=== Aim of the task ===
Convert every line of text in the records below into a Markdown table with the columns Row and Text. Number each line, skip blank lines, and leave the pictures out.

=== Available data ===
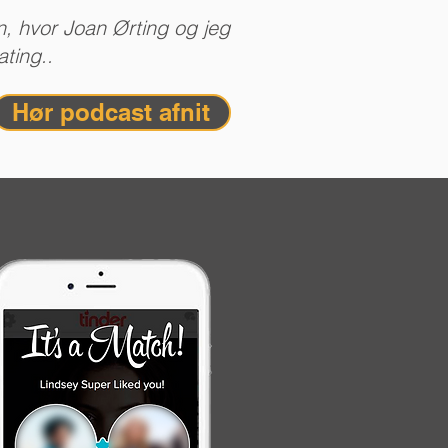
, hvor Joan Ørting og jeg
ting..
Hør podcast afnit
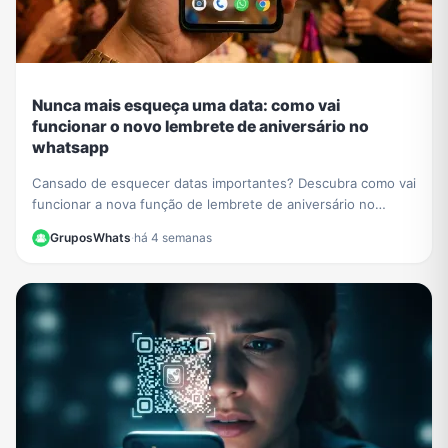
Nunca mais esqueça uma data: como vai
funcionar o novo lembrete de aniversário no
whatsapp
Cansado de esquecer datas importantes? Descubra como vai
funcionar a nova função de lembrete de aniversário no
WhatsApp e nunca mais perca uma comemoração.
GruposWhats
·
há 4 semanas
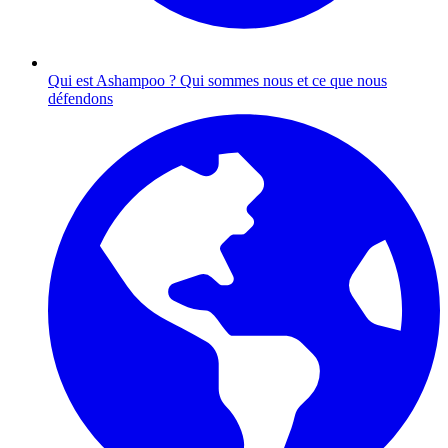
Qui est Ashampoo ?
Qui sommes nous et ce que nous
défendons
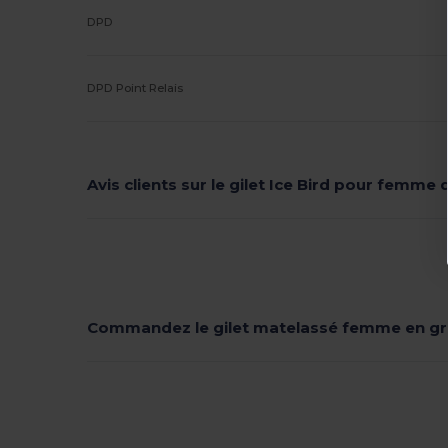
DPD
DPD Point Relais
Avis clients sur le gilet Ice Bird pour femme 
Commandez le gilet matelassé femme en g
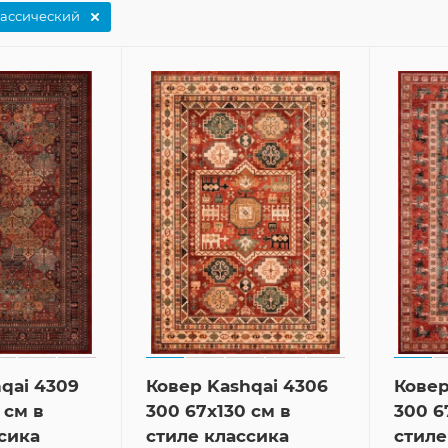
ассический
qai 4309
Ковер Kashqai 4306
Ковер
 см в
300 67x130 см в
300 6
сика
стиле классика
стиле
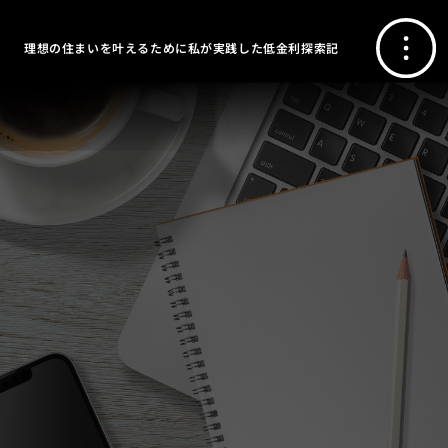
理想の住まいを叶えるために私が実践した低金利探索記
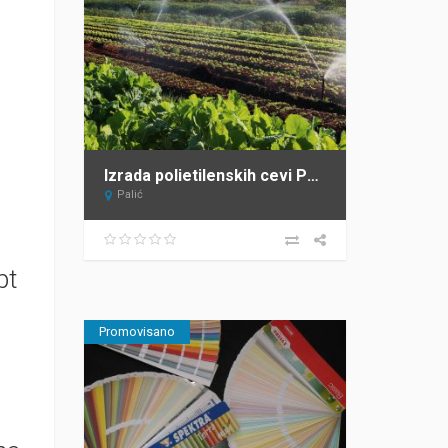
Izrada polietilenskih cevi Panon Plast Palić
Palić
pt
Promovisano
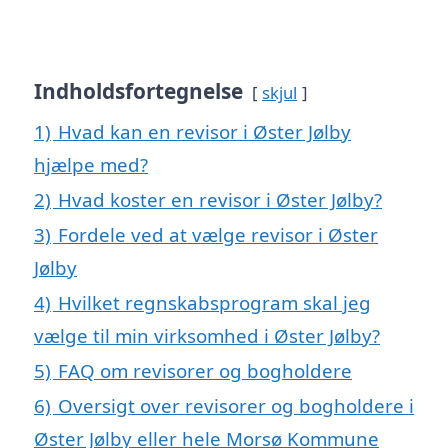
Indholdsfortegnelse
skjul
1)
Hvad kan en revisor i Øster Jølby
hjælpe med?
2)
Hvad koster en revisor i Øster Jølby?
3)
Fordele ved at vælge revisor i Øster
Jølby
4)
Hvilket regnskabsprogram skal jeg
vælge til min virksomhed i Øster Jølby?
5)
FAQ om revisorer og bogholdere
6)
Oversigt over revisorer og bogholdere i
Øster Jølby eller hele Morsø Kommune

=== Answer below ===
| Row | Text |
|---|---|
| 1 | , hvor Joan Ørting og jeg |
| 2 | ting.. |
| 3 | Hør podcast afnit |
| 4 | Nunca mais esqueça uma data: como vai |
| 5 | funcionar o novo lembrete de aniversário no |
| 6 | whatsapp |
| 7 | Cansado de esquecer datas importantes? Descubra como vai |
| 8 | funcionar a nova função de lembrete de aniversário no |
| 9 | WhatsApp e nunca mais perca uma comemoração. |
| 10 | GruposWhats |
| 11 | · |
| 12 | há 4 semanas |
| 13 | Qui est Ashampoo ? |
| 14 | Qui sommes nous et ce que nous |
| 15 | défendons |
| 16 | DPD |
| 17 | DPD Point Relais |
| 18 | Avis clients sur le gilet Ice Bird pour femme  |
| 19 | Commandez le gilet matelassé femme en g |
| 20 | ассический |
| 21 | qai 4309 |
| 22 | Ковер Kashqai 4306 |
| 23 | Ковер |
| 24 |  см в |
| 25 | 300 67x130 см в |
| 26 | 300 6 |
| 27 | сика |
| 28 | стиле классика |
| 29 | стиле |
| 30 | 理想の住まいを叶えるために私が実践した低金利探索記 |
| 31 | Izrada polietilenskih cevi Panon Plast Palić |
| 32 | Palić |
| 33 | pt |
| 34 | Promovisano |
| 35 | Indholdsfortegnelse |
| 36 | skjul |
| 37 | 1) |
| 38 | Hvad kan en revisor i Øster Jølby |
| 39 | hjælpe med? |
| 40 | 2) |
| 41 | Hvad koster en revisor i Øster Jølby? |
| 42 | 3) |
| 43 | Fordele ved at vælge revisor i Øster |
| 44 | Jølby |
| 45 | 4) |
| 46 | Hvilket regnskabsprogram skal jeg |
| 47 | vælge til min virksomhed i Øster Jølby? |
| 48 | 5) |
| 49 | FAQ om revisorer og bogholdere |
| 50 | 6) |
| 51 | Oversigt over revisorer og bogholdere i |
| 52 | Øster Jølby eller hele Morsø Kommune |